I think it is fair to say the conference was generally negative on EUV:

TSMC presented a paper where they really called out ASML. TSMC showed a chart of roughly a decade of ASML source power roadmaps where each roadmap shows a huge increase in the source power in the near future, and yet the reality is that source power has come up very little. TSMC has also seen low uptime on the sources on the systems they have in house (~70%). TSMC has an NXE3100 and recently received a NXE3300. On the NXE3300 system they had a laser misalignment in the source and the CO2 laser that vaporizes the tin to make EUV light damaged other components requiring extensive repairs. The key issues with EUV at present are source power and reliability and mask defects, the lack of progress on source power is a huge issue.

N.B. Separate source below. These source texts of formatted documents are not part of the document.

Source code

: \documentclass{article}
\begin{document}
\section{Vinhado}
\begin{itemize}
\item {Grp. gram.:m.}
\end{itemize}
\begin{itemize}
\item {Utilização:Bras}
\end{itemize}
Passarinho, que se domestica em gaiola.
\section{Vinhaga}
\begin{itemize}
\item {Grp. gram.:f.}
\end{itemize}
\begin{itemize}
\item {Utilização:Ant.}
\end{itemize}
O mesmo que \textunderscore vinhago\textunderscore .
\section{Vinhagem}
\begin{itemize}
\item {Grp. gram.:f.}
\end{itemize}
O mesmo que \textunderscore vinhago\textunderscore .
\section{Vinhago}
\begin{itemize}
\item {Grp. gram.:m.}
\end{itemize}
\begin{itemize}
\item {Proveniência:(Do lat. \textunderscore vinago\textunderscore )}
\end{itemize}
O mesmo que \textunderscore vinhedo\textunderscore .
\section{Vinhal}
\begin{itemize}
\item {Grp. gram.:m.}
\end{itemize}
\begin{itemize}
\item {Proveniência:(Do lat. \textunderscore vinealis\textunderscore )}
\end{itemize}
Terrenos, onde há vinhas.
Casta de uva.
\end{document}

SEMATECH presented a paper on what it will take to get to high numerical apertures for EUV systems. The current NXE3300 is a 0.33 NA system that can produce the 10nm Logic node with a single exposure. For the 7nm logic node further improvements should be able to maintain single exposure but at 5nm a significant improvement in NA is likely required. In the SEMATECH talks they reported that to get NA above 0.4 more mirrors are required in the optical path. EUV mirrors have non negligible absorbance of EUV light reducing throughput. Also the system may have to go to higher magnification with either smaller field sizes or the mask size will have to grow from the current 6” to 9” or 12”. Increasing mask size is a huge undertaking requiring retooling throughput the mask supply change.

There were many other papers on EUV with Shot noise and pellicles being other interesting topics but I thought these two really made clear the challenges of getting EUV into production and then scaling it further. EUV is already late enough that it will likely miss the 10nm logic node and so 7nm and 5nm performance really becomes a key.

Interestingly there seemed to be a lot of optimism that we can achieve the 10nm, 7nm and possibly 5nm nodes by combining multi patterning with other techniques. There were a lot of papers on novel multi patterning schemes and shrink technologies. New immersion systems discussed by ASML and Nikon are promising 250 wafers per hour reducing exposure costs. There is a lot of work being done on simplification of the schemes. There is also help from the design and process technology side with increasing use of gridded designs and 3D memory. In 2013 Samsung introduced a 3D NAND technology that achieved bits/cm2 density similar to 1x NAND using a roughly 50nm lithography technology. The ability to scale memory in third dimension is a kind of equivalent scaling technique that can continue “scaling” with less pressure on exposure systems.

The key on multi patterning with other techniques will be cost. Quadruple and even Octuple pattering with up to 5 and 9 cut masks respectively looks like very expensive solutions. My company is the world leader in semiconductor cost modeling and we are currently doing a lot of work evaluating the economics of the various options. As we get though our work on cost projections I will post some observations.

There were also a lot of papers on Self Directed Assembly, Nano Imprint, E beam and other alternative but generally these techniques strike me as a lot further away from volume manufacturing.

One last personal observation, this was my first time at Advanced Lithography. I was very surprised to learn you don’t get the proceedings until six week or more after the conference. At other conferences I attend you get the proceedings on a memory stick when you arrive. I find being able to read the papers before seeing them presented and then go back and check them again after seeing the paper key to understanding the content. At paper after paper I was furiously taking notes as the information flew by and only captured a fraction of it. If anyone from SPIE reads SemiWiki, this is in my opinion a huge issue with your conference.